Kampanga and her adorable son or daughter (the trackers didn’t know yet).
And not just any baby, but a baby who seemed to know how cute he was! He played it up for us as we snapped photo after photo. We stared. He stared back with his massive curiosity filled brown eyes. Kampanga decided to move on, coming closer and closer to us. I was in her way and she gingerly took her hand and brushed my leg, as if to say Excuse me. OMG, I had just been touched by a mountain gorilla! And a very polite one at that! It took every ounce of willpower not to reach out and touch the baby on her back who was literally just inches from me. I was so close that had I extended my arm half way I would have touched him.
He’s a star and he knows it!
After passing, she let out a low grunt, which I interpreted as Thank you in gorilla language. She proceeded to climb up a tree, her baby’s expression changing from one of curiosity to that of fear, his eyes growing even bigger as his clutch around her fur tightened….Then they were gone. Words cannot begin to express how I felt….elated….dizzy with excitment…thankful….beyond grateful for the opportunity….Words are simply not enough. Even now as i write this, several weeks later, my breath has quickened. It was truly one of the most memorable moments of my entire life!
Our time with the gorillas had not yet come to an end yet though. We moved on and caught a glimpse through the bamboo forest of Big Ben. Big Ben is famous in his own right, for despite being a juvenile gorilla. He is bald! The Gorilla Doctors have examined him and he is perfectly healthy…but bald. Poor guy! Wonder if that impacts his chances with the ladies?
We passed Karema, another female who is easily identifiable by her missing fingers, caught in a snare. Snares are not common in Rwanda any more due to some impressive initiatives by the Rwandan government (to be discussed more in an upcoming post), but that wasn’t always the case.
Guhonda taking it easy, perhaps his bamboo buzz had kicked in?
Next we stumbled upon Guhonda again, the park’s largest silverback. He was settled down, perhaps his bamboo shoot buzz kicking in. PFIFFFFF PFIGGGGHHH. Yes that is the sound of a silverback having gas! Something that gorillas have a lot of. Given the fact that Mountain gorillas are predominantly herbivores, this shouldn’t come as a surprise, but still I found it entertaining.
Me posing with Guhonda (well kinda)….he did have bad gas after all!

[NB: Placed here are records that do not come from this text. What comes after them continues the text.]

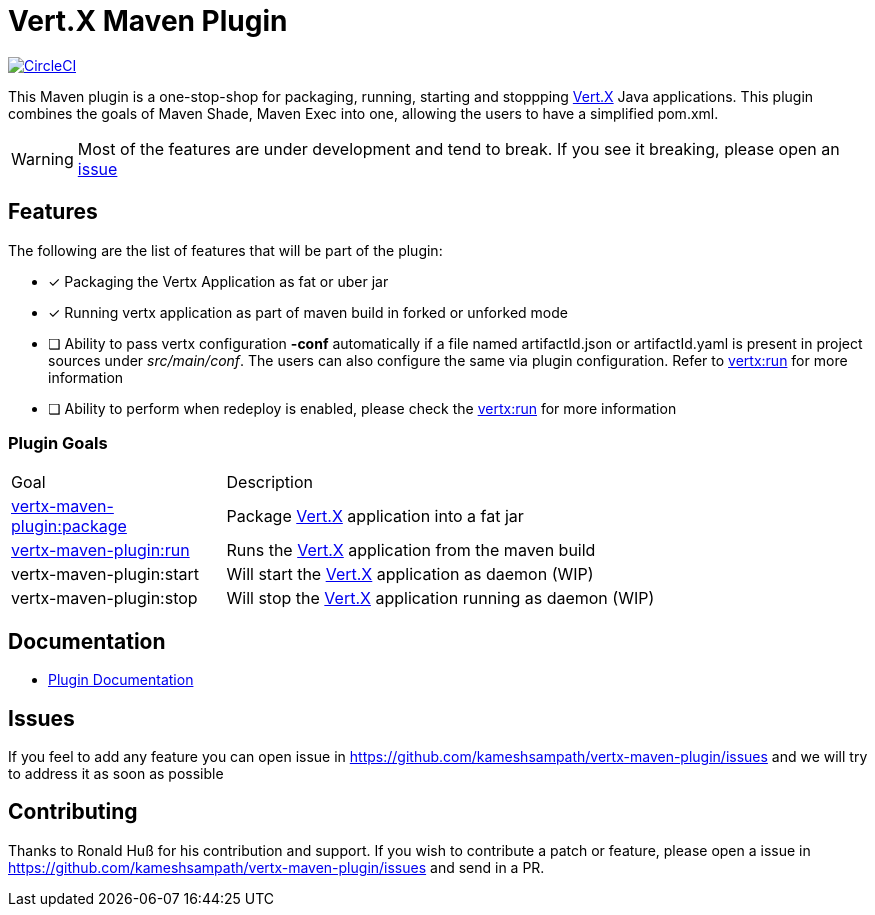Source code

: = Vert.X Maven Plugin

image:https://circleci.com/gh/kameshsampath/vertx-maven-plugin.svg?style=svg["CircleCI", link="https://circleci.com/gh/kameshsampath/vertx-maven-plugin"]

This Maven plugin is a one-stop-shop for packaging, running, starting and stoppping  http://vertx.io[Vert.X] Java applications.  This plugin
combines the goals of Maven Shade, Maven Exec into one, allowing the users to have a simplified pom.xml.

WARNING: Most of the features are under development and tend to break. If you see it breaking,
please open an https://github.com/kameshsampath/vertx-maven-plugin/issues[issue]

== Features

The following are the list of features that will be part of the plugin:

- [*] Packaging the Vertx Application as fat or uber jar
- [*] Running vertx application as part of maven build in forked or unforked mode
- [ ] Ability to pass vertx configuration *-conf* automatically if a file named artifactId.json or artifactId.yaml
is present in project sources under _src/main/conf_.  The users can also configure the same via plugin configuration.
Refer to https://kameshsampath.github.io/vertx-maven-plugin/#vertx:run[vertx:run] for more information
- [ ] Ability to perform when redeploy is enabled, please check the
https://kameshsampath.github.io/vertx-maven-plugin/#vertx:run[vertx:run] for more information

=== Plugin Goals
[cols="1,3"]
|===
|Goal | Description
| https://kameshsampath.github.io/vertx-maven-plugin/#vertx:package[vertx-maven-plugin:package]
| Package  http://vertx.io[Vert.X] application into a fat jar
| https://kameshsampath.github.io/vertx-maven-plugin/#vertx:run[vertx-maven-plugin:run]
| Runs the  http://vertx.io[Vert.X] application from the maven build
| vertx-maven-plugin:start
| Will start the http://vertx.io[Vert.X] application as daemon (WIP)
| vertx-maven-plugin:stop
| Will stop the  http://vertx.io[Vert.X] application running as daemon (WIP)
|===

== Documentation

* https://kameshsampath.github.io/vertx-maven-plugin/[Plugin Documentation]

== Issues

If you feel to add any feature you can open issue in https://github.com/kameshsampath/vertx-maven-plugin/issues and
we will try to address it as soon as possible

== Contributing

Thanks to Ronald Huß for his contribution and support. If you wish to contribute a patch or feature, please open
a issue in https://github.com/kameshsampath/vertx-maven-plugin/issues and send in a PR.
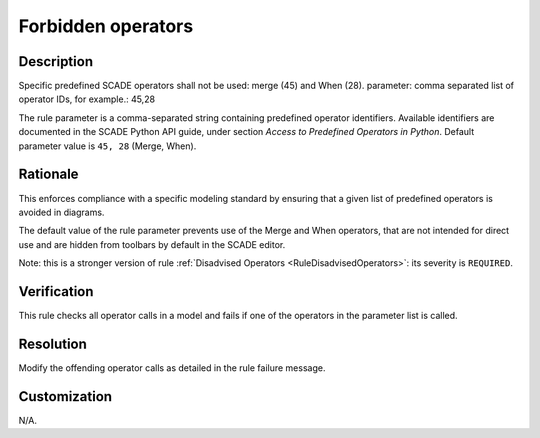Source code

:.. index:: single: Forbidden operators

Forbidden operators
===================

.. rule::
   :filename: forbidden_operators.py
   :class: ForbiddenOperators
   :id: id_0023
   :reference: n/a
   :kind: generic
   :tags: modelling

   Forbidden Operators

Description
-----------

.. start_description

Specific predefined SCADE operators shall not be used: merge (45) and When (28).
parameter: comma separated list of operator IDs, for example.: 45,28

.. end_description

The rule parameter is a comma-separated string containing predefined operator identifiers.
Available identifiers are documented in the SCADE Python API guide, under section *Access to Predefined Operators in Python*.
Default parameter value is ``45, 28`` (Merge, When).

Rationale
---------
This enforces compliance with a specific modeling standard by ensuring that a given list of predefined operators is avoided in diagrams.

The default value of the rule parameter prevents use of the Merge and When operators, that are not intended for direct use and are hidden from toolbars by default in the SCADE editor.

Note: this is a stronger version of rule :ref:`Disadvised Operators <RuleDisadvisedOperators>`: its severity is ``REQUIRED``.

Verification
------------
This rule checks all operator calls in a model and fails if one of the operators in the parameter list is called.

Resolution
----------
Modify the offending operator calls as detailed in the rule failure message.

Customization
-------------
N/A.

.. seealso::
  * Rule :ref:`Disadvised Operators <RuleDisadvisedOperators>`
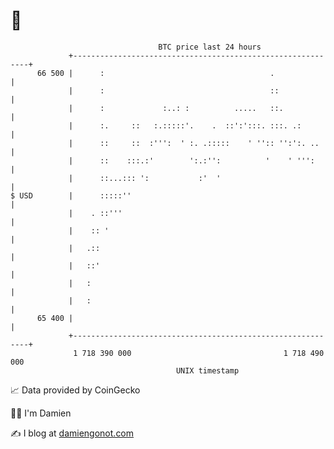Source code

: * 👋

#+begin_example
                                    BTC price last 24 hours                    
                +------------------------------------------------------------+ 
         66 500 |      :                                     .               | 
                |      :                                     ::              | 
                |      :             :..: :          .....   ::.             | 
                |      :.     ::   :.:::::'.    .  ::':':::. :::. .:         | 
                |      ::     ::  :''':  ' :. .:::::    ' '':: '':':. ..     | 
                |      ::    :::.:'        ':.:'':          '    ' ''':      | 
                |      ::...::: ':           :'  '                           | 
   $ USD        |      :::::''                                               | 
                |    . ::'''                                                 | 
                |    :: '                                                    | 
                |   .::                                                      | 
                |   ::'                                                      | 
                |   :                                                        | 
                |   :                                                        | 
         65 400 |                                                            | 
                +------------------------------------------------------------+ 
                 1 718 390 000                                  1 718 490 000  
                                        UNIX timestamp                         
#+end_example
📈 Data provided by CoinGecko

🧑‍💻 I'm Damien

✍️ I blog at [[https://www.damiengonot.com][damiengonot.com]]
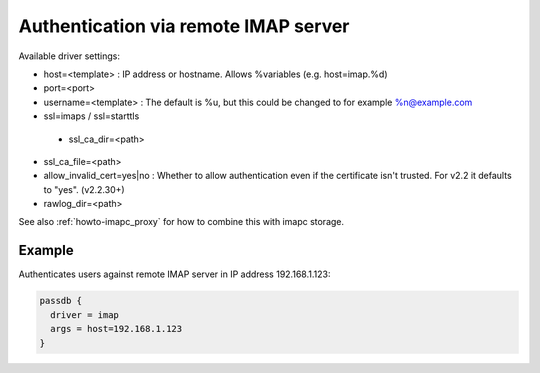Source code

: .. _authentication-authentication_via_remote_imap_server:

=====================================
Authentication via remote IMAP server
=====================================

Available driver settings:

* host=<template> : IP address or hostname. Allows %variables (e.g.
  host=imap.%d)
* port=<port>
* username=<template> : The default is %u, but this could be changed to for
  example %n@example.com
* ssl=imaps / ssl=starttls

 * ssl_ca_dir=<path>

   .. dovecotadded:: 2.2.30

* ssl_ca_file=<path>
* allow_invalid_cert=yes|no : Whether to allow authentication even if the
  certificate isn't trusted. For v2.2 it defaults to "yes". (v2.2.30+)
* rawlog_dir=<path>

See also :ref:`howto-imapc_proxy` for how to combine this with imapc storage.

Example
=======

Authenticates users against remote IMAP server in IP address 192.168.1.123:

.. code-block:: none

  passdb {
    driver = imap
    args = host=192.168.1.123
  }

As a FYI gorilla gas doesn’t stink when you’re standing 3 meters away. All too soon, our hour was up. It was time to go. To leave the gorillas in peace. To be gorillas again without a group of tourists snapping pictures, oohhing and ahhing…. or poking fun at their flatulence. I was the last one to leave and did so only at the urging of our guide. I waved goodbye to Guhonda and mouthed a silent Thank you and until next time….
Know Before You Go Gorilla Trekking in Volcanoes National Park in Rwanda:
- It’s not cheap. A one hour permit will set you back $750 – but it’s worth every penny!
- Amahoro Tours can purchase your gorilla permit for you.
- Book as far in advance as possible. There is a maximum of 80 people a day and spots fill up quickly, the exception being in May, when I went, during rainy season.
- Once you arrive at Volcanoes National Park, your guide will ask you how far you want to hike and then try to find a gorilla troop to match your abilities.
- Porters are also available to help you and carry your back pack.
- Photography tip: Flash is not allowed. Set your ISO settings at 1600 or 3200 so that the gorilla’s faces show up. I got this excellent tip from a guy on my tour who got it from a professional photographer on his previous tour.
- You can see more primates (including chimps) in Nyungwe National Park in the south part of Rwanda. I highly recommend it.